OLG Karlsruhe, Beschluss vom 20.12.2019, AZ 14 U 99/17

Ausgabe: 12-2019Erbrecht

1) Besteht die Amtspflichtverletzung des Notars darin, dass er entgegen § 24 BeurkG keine Verständigungsperson beigezogen hat und das Testament deshalb formunwirksam ist, muss der nach dem Testament Begünstigte für einen Schadensersatzanspruch im Rahmen der haftungsausfüllenden Kausalität gemäß § 287 ZPO nachweisen, dass er ohne die Pflichtverletzung Erbe geworden wäre. Dies beinhaltet den Nachweis, dass eine Verständigungsperson zur Verfügung gestanden hätte, dass ein pflichtgemäß handelnder Notar mit dieser ein Testament errichtet hätte, in dem der Begünstigte als Erbe eingesetzt worden wäre und dass die sonst in Frage kommenden Erben dieses Testament nicht erfolgreich angegriffen hätten. Soweit es dabei um die Testierunfähigkeit geht, muss der Notar oder sein Dienstherr eine solche nachweisen.
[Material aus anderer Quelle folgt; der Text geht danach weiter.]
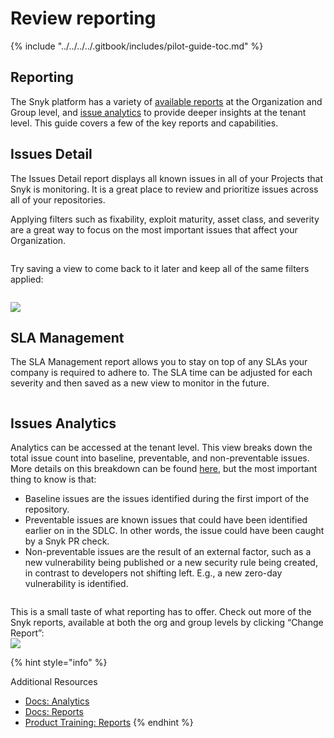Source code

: # Review reporting

{% include "../../../../.gitbook/includes/pilot-guide-toc.md" %}

## Reporting

The Snyk platform has a variety of [available reports](../../../../manage-issues/reporting/available-snyk-reports.md) at the Organization and Group level, and [issue analytics](../../../../manage-risk/analytics/issues-analytics.md) to provide deeper insights at the tenant level. This guide covers a few of the key reports and capabilities.

## Issues Detail

The Issues Detail report displays all known issues in all of your Projects that Snyk is monitoring. It is a great place to review and prioritize issues across all of your repositories.

Applying filters such as fixability, exploit maturity, asset class, and severity are a great way to focus on the most important issues that affect your Organization.

<figure><img src="https://lh7-rt.googleusercontent.com/docsz/AD_4nXemxx2Nk4j5shNT04dsvthA0gPJKtsaCLEJZ3DE6csgid6FEOXV09BYykl-yP-Mpi9DOSivwidOwJdTAlWmJyTMfeKY9mmMS1xYY2QyJ-_548iUzQlmxpeSrT1P1VaGYqIGrRnUug?key=i_CNrr-DvB8PGUAzq09BT3pc" alt=""><figcaption></figcaption></figure>

Try saving a view to come back to it later and keep all of the same filters applied:

<figure><img src="https://lh7-rt.googleusercontent.com/docsz/AD_4nXf6HMW1Ld-T-lbX_rlij-vNILvjzLavoz6C8sosqgZ3uk8SIMp6bZX6_rXjMjg87Is11VTpP_Dzq8qtHD_xhC3rfuPBrQegKBpQqWN8xHdd0E4VsTIvJR5jsoUBs7-V20LSEboWqg?key=i_CNrr-DvB8PGUAzq09BT3pc" alt=""><figcaption></figcaption></figure>

![](https://lh7-rt.googleusercontent.com/docsz/AD_4nXd1eLOowyZLyMAy73FjTE1LMw-Z0kE9M8uzTRhHWSkOEAKLstCkD6RgmmwEP6DBwSBD_EWUJGiF-QiF66V9xCwUaxkygcydGHOzHvR7WBgLWakvLbTyNyODLj4_Y8zkbs_JdVrfwg?key=i_CNrr-DvB8PGUAzq09BT3pc)

## SLA Management

The SLA Management report allows you to stay on top of any SLAs your company is required to adhere to. The SLA time can be adjusted for each severity and then saved as a new view to monitor in the future.

<figure><img src="https://lh7-rt.googleusercontent.com/docsz/AD_4nXeuN_Zmk6Ve1RThtILreE0_qPrFp15WsztUenS9bILnjgBkpa1t9pO6f8UXtszyYPFm25IJA0uOXJEcbqMicRtjsiBvl58olqEc5bBooaNPk8bssObP73uFe-oQi7lP4hBEuFKP?key=i_CNrr-DvB8PGUAzq09BT3pc" alt=""><figcaption></figcaption></figure>

## Issues Analytics

Analytics can be accessed at the tenant level. This view breaks down the total issue count into baseline, preventable, and non-preventable issues. More details on this breakdown can be found [here](../../../../manage-risk/analytics/issues-analytics.md#delineation-of-how-risk-is-introduced), but the most important thing to know is that:

* Baseline issues are the issues identified during the first import of the repository.
* Preventable issues are known issues that could have been identified earlier on in the SDLC. In other words, the issue could have been caught by a Snyk PR check.
* Non-preventable issues are the result of an external factor, such as a new vulnerability being published or a new security rule being created, in contrast to developers not shifting left. E.g., a new zero-day vulnerability is identified.

<figure><img src="https://lh7-rt.googleusercontent.com/docsz/AD_4nXco8q4gfqWC3QdLqOY8N15kchfGb9_FKm28rXonSWmSbOnrTDIQpvQMluxOoiOBWQStylL_LKasaU7VhjbjkRzv0UIQ60UqKtX3yTwTO-XO1gz7tgiWQc2COU-frmYkUXl5FQAM?key=i_CNrr-DvB8PGUAzq09BT3pc" alt=""><figcaption></figcaption></figure>

This is a small taste of what reporting has to offer. Check out more of the Snyk reports, available at both the org and group levels by clicking “Change Report”:\
![](https://lh7-rt.googleusercontent.com/docsz/AD_4nXfS5UzFsGMM5_N5fK6iFLN16rFFfSmj3W9BXkmDnZOvvOBoUjCIQD6j1afOaN9PySsB-MI4TNLtKdgFbVk1OMe5u1uCYDSKv1pjhkaUSqhGspmGqOggsPx5XCK7IZGVv7QQmN5NqQ?key=i_CNrr-DvB8PGUAzq09BT3pc)

{% hint style="info" %}


Additional Resources

* [Docs: Analytics](../../../../manage-risk/analytics/)
* [Docs: Reports](../../../../manage-issues/reporting/)
* [Product Training: Reports](https://learn.snyk.io/catalog/?type=product-training\&topics=Reporting)
{% endhint %}
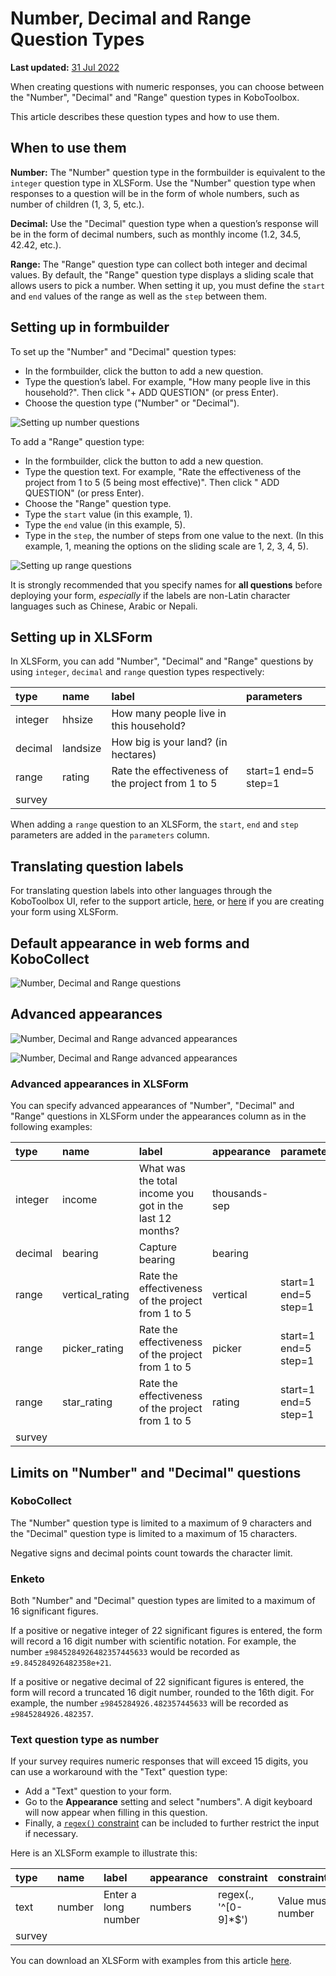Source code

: # Number, Decimal and Range Question Types
**Last updated:** <a href="https://github.com/kobotoolbox/docs/blob/52e6493336639f134f77fb4aff35a0a83a1d1365/source/number_decimal_range.md" class="reference">31 Jul 2022</a>

When creating questions with numeric responses, you can choose between the
"Number", "Decimal" and "Range" question types in KoboToolbox.

This article describes these question types and how to use them.

## When to use them

**Number:** The "Number" question type in the formbuilder is equivalent to the
`integer` question type in XLSForm. Use the "Number" question type when
responses to a question will be in the form of whole numbers, such as number of
children (1, 3, 5, etc.).

**Decimal:** Use the "Decimal" question type when a question’s response will be
in the form of decimal numbers, such as monthly income (1.2, 34.5, 42.42, etc.).

**Range:** The "Range" question type can collect both integer and decimal
values. By default, the "Range" question type displays a sliding scale that
allows users to pick a number. When setting it up, you must define the `start`
and `end` values of the range as well as the `step` between them.

## Setting up in formbuilder

To set up the "Number" and "Decimal" question types:

- In the formbuilder, click the <i class="k-icon k-icon-plus"></i> button to add
  a new question.
- Type the question’s label. For example, "How many people live in this
  household?". Then click "+ ADD QUESTION" (or press Enter).
- Choose the question type ("Number" or "Decimal").

![Setting up number questions](/images/number_decimal_range/setup_number_question.gif)

To add a "Range" question type:

- In the formbuilder, click the <i class="k-icon k-icon-plus"></i> button to add
  a new question.
- Type the question text. For example, "Rate the effectiveness of the project
  from 1 to 5 (5 being most effective)". Then click
  "<i class="k-icon k-icon-plus"></i> ADD QUESTION" (or press Enter).
- Choose the "Range" question type.
- Type the `start` value (in this example, 1).
- Type the `end` value (in this example, 5).
- Type in the `step`, the number of steps from one value to the next. (In this
  example, 1, meaning the options on the sliding scale are 1, 2, 3, 4, 5).

![Setting up range questions](/images/number_decimal_range/setup_range_question.gif)

<p class="note">
  It is strongly recommended that you specify names for
  <strong>all questions</strong> before deploying your form,
  <em>especially</em> if the labels are non-Latin character languages such as
  Chinese, Arabic or Nepali.
</p>

## Setting up in XLSForm

In XLSForm, you can add "Number", "Decimal" and "Range" questions by using
`integer`, `decimal` and `range` question types respectively:

| type    | name     | label                                             | parameters           |
| :------ | :------- | :------------------------------------------------ | :------------------- |
| integer | hhsize   | How many people live in this household?           |                      |
| decimal | landsize | How big is your land? (in hectares)               |                      |
| range   | rating   | Rate the effectiveness of the project from 1 to 5 | start=1 end=5 step=1 |
| survey  |

<p class="note">
  When adding a <code>range</code> question to an XLSForm, the
  <code>start</code>, <code>end</code> and <code>step</code> parameters are
  added in the <code>parameters</code> column.
</p>

## Translating question labels

For translating question labels into other languages through the KoboToolbox UI,
refer to the support article, [here](language_dashboard.md), or
[here](language_xls.md) if you are creating your form using XLSForm.

## Default appearance in web forms and KoboCollect

![Number, Decimal and Range questions](/images/number_decimal_range/number_decimal_range_default.png)

## Advanced appearances

![Number, Decimal and Range advanced appearances](/images/number_decimal_range/number_decimal_range_advanced_appearance.png)

![Number, Decimal and Range advanced appearances](/images/number_decimal_range/number_decimal_range_advanced.png)

### Advanced appearances in XLSForm

You can specify advanced appearances of "Number", "Decimal" and "Range"
questions in XLSForm under the appearances column as in the following examples:

| type    | name            | label                                                    | appearance    | parameters           |
| :------ | :-------------- | :------------------------------------------------------- | :------------ | :------------------- |
| integer | income          | What was the total income you got in the last 12 months? | thousands-sep |                      |
| decimal | bearing         | Capture bearing                                          | bearing       |                      |
| range   | vertical_rating | Rate the effectiveness of the project from 1 to 5        | vertical      | start=1 end=5 step=1 |
| range   | picker_rating   | Rate the effectiveness of the project from 1 to 5        | picker        | start=1 end=5 step=1 |
| range   | star_rating     | Rate the effectiveness of the project from 1 to 5        | rating        | start=1 end=5 step=1 |
| survey  |

## Limits on "Number" and "Decimal" questions

### KoboCollect

The "Number" question type is limited to a maximum of 9 characters and the
"Decimal" question type is limited to a maximum of 15 characters.

<p class="note">
  Negative signs and decimal points count towards the character limit.
</p>

### Enketo

Both "Number" and "Decimal" question types are limited to a maximum of 16
significant figures.

If a positive or negative integer of 22 significant figures is entered, the form
will record a 16 digit number with scientific notation. For example, the number
`±9845284926482357445633` would be recorded as `±9.845284926482358e+21`.

If a positive or negative decimal of 22 significant figures is entered, the form
will record a truncated 16 digit number, rounded to the 16th digit. For example,
the number `±9845284926.482357445633` will be recorded as `±9845284926.482357`.

### Text question type as number

If your survey requires numeric responses that will exceed 15 digits, you can
use a workaround with the "Text" question type:

- Add a "Text" question to your form.
- Go to the **Appearance** setting and select "numbers". A digit keyboard will
  now appear when filling in this question.
- Finally, a [`regex()` constraint](restrict_responses.md) can be included to
  further restrict the input if necessary.

Here is an XLSForm example to illustrate this:

| type    | name    | label                | appearance  | constraint             | constraint_message      |
| :------ | :------ | :------------------- | :---------- | :--------------------- | :---------------------- |
| text    | number  | Enter a long number  | numbers     | regex(., '^[0-9]\*$')  | Value must be a number  |
| survey  |

<p class="note">
  You can download an XLSForm with examples from this article
  <a
    download
    class="reference"
    href="./_static/files/number_decimal_range/number_decimal_range_question_types.xlsx"
    >here</a
  >.
</p>
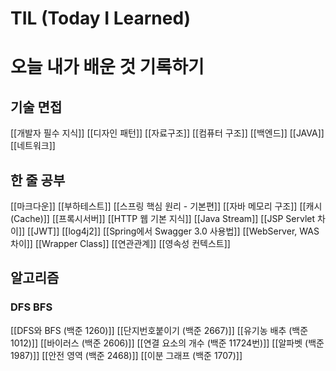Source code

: # TIL (Today I Learned) 
# 오늘 내가 배운 것 기록하기

## 기술 면접

[[개발자 필수 지식]]
[[디자인 패턴]]
[[자료구조]]
[[컴퓨터 구조]]
[[백엔드]]
[[JAVA]]
[[네트워크]]

## 한 줄 공부

[[마크다운]]
[[부하테스트]]
[[스프링 핵심 원리 - 기본편]]
[[자바 메모리 구조]]
[[캐시 (Cache)]]
[[프록시서버]]
[[HTTP 웹 기본 지식]]
[[Java Stream]]
[[JSP Servlet 차이]]
[[JWT]]
[[log4j2]]
[[Spring에서 Swagger 3.0 사용법]]
[[WebServer, WAS 차이]]
[[Wrapper Class]]
[[연관관계]]
[[영속성 컨텍스트]]

## 알고리즘

### DFS BFS

[[DFS와 BFS (백준 1260)]]
[[단지번호붙이기 (백준 2667)]]
[[유기농 배추 (백준 1012)]]
[[바이러스 (백준 2606)]]
[[연결 요소의 개수 (백준 11724번)]]
[[알파벳 (백준 1987)]]
[[안전 영역 (백준 2468)]]
[[이분 그래프 (백준 1707)]]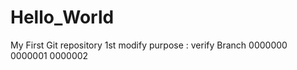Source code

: # Hello_World
My First Git repository
1st modify 
  purpose : verify Branch
  0000000
  0000001
 0000002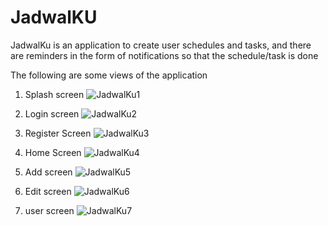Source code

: # JadwalKU
JadwalKu is an application to create user schedules and tasks, and there are reminders in the form of notifications so that the schedule/task is done

The following are some views of the application
1. Splash screen
![JadwalKu1](https://user-images.githubusercontent.com/94851439/167333735-91fe164c-7ce0-43db-92e2-8befeffd0a10.png)

2. Login screen
![JadwalKu2](https://user-images.githubusercontent.com/94851439/167333739-b8cd9d56-0e61-47cb-8c21-f9137f8137fd.png)

3. Register Screen
![JadwalKu3](https://user-images.githubusercontent.com/94851439/167333745-e81d9622-b1dc-4a0c-bc21-585cc5db36e1.png)

4. Home Screen
![JadwalKu4](https://user-images.githubusercontent.com/94851439/167333746-0ac80d25-f2e0-4eea-a21b-28623f61e1a1.png)

5. Add screen
![JadwalKu5](https://user-images.githubusercontent.com/94851439/167333747-234c3049-7e59-484c-93c6-0d296fafcf27.png)

6. Edit screen
![JadwalKu6](https://user-images.githubusercontent.com/94851439/167333748-c8d11378-ba1a-4695-9be3-33bae3518071.png)

7. user screen
![JadwalKu7](https://user-images.githubusercontent.com/94851439/167333750-0e7ea56a-faa6-4f6a-99b6-1bc77ff11074.png)
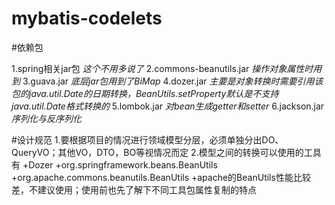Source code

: # mybatis-codelets

#依赖包
 
  1.spring相关jar包  *这个不用多说了*
  2.commons-beanutils.jar *操作对象属性时用到*
  3.guava.jar *底层jar包用到了BiMap*
  4.dozer.jar *主要是对象转换时需要引用该包的java.util.Date的日期转换，BeanUtils.setProperty默认是不支持java.util.Date格式转换的*
  5.lombok.jar *对bean生成getter和setter* 
  6.jackson.jar *序列化与反序列化*
    
#设计规范
  1.要根据项目的情况进行领域模型分层，必须单独分出DO、QueryVO；其他VO，DTO，BO等视情况而定
  2.模型之间的转换可以使用的工具有
   +Dozer
   +org.springframework.beans.BeanUtils
   +org.apache.commons.beanutils.BeanUtils
   +apache的BeanUtils性能比较差，不建议使用；使用前也先了解下不同工具包属性复制的特点
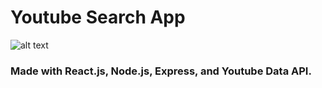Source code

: # Youtube Search App

![alt text](https://i.imgur.com/OOVNuzN.png)

### Made with React.js, Node.js, Express, and Youtube Data API.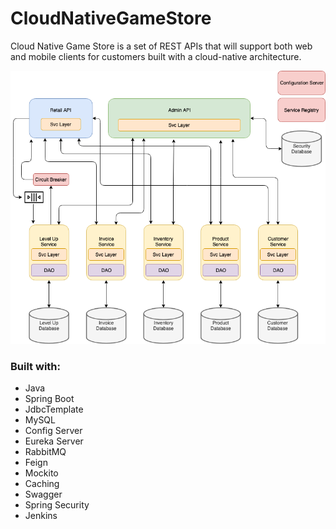 # CloudNativeGameStore

Cloud Native Game Store is a set of REST APIs that will support both web and mobile clients for customers built with a cloud-native architecture. 

![](screenshots/cloud-native-design.png)


### Built with:
* Java
* Spring Boot
* JdbcTemplate
* MySQL
* Config Server
* Eureka Server
* RabbitMQ
* Feign
* Mockito
* Caching
* Swagger
* Spring Security
* Jenkins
2) Auch bei einem Testament mit einem einfachen Inhalt – wie z.B. die Einsetzung eines Alleinerben – muss der Erblasser in der Lage sein, den Inhalt des Testaments von sich aus zu bestimmen und seinen Willen auszudrücken. Der Erblasser muss nach eigenem Urteil und frei von Einflüssen interessierter Dritter handeln können. Zur Testierfähigkeit reicht eine nur allgemeine Vorstellung von der Tatsache der Errichtung eines Testaments und von dessen Inhalt nicht aus. Der Erblasser muss eine konkrete Vorstellung seines letzten Willens haben und in der Lage sein, sich über die Tragweite seiner Anordnung und ihre Auswirkungen auf die persönlichen und wirtschaftlichen Verhältnisse der Betroffenen ein klares Urteil zu bilden. Der Erblasser muss sich an Sachverhalte erinnern können, er muss Informationen aufnehmen, Zusammenhänge erfassen und Abwägungen vornehmen können.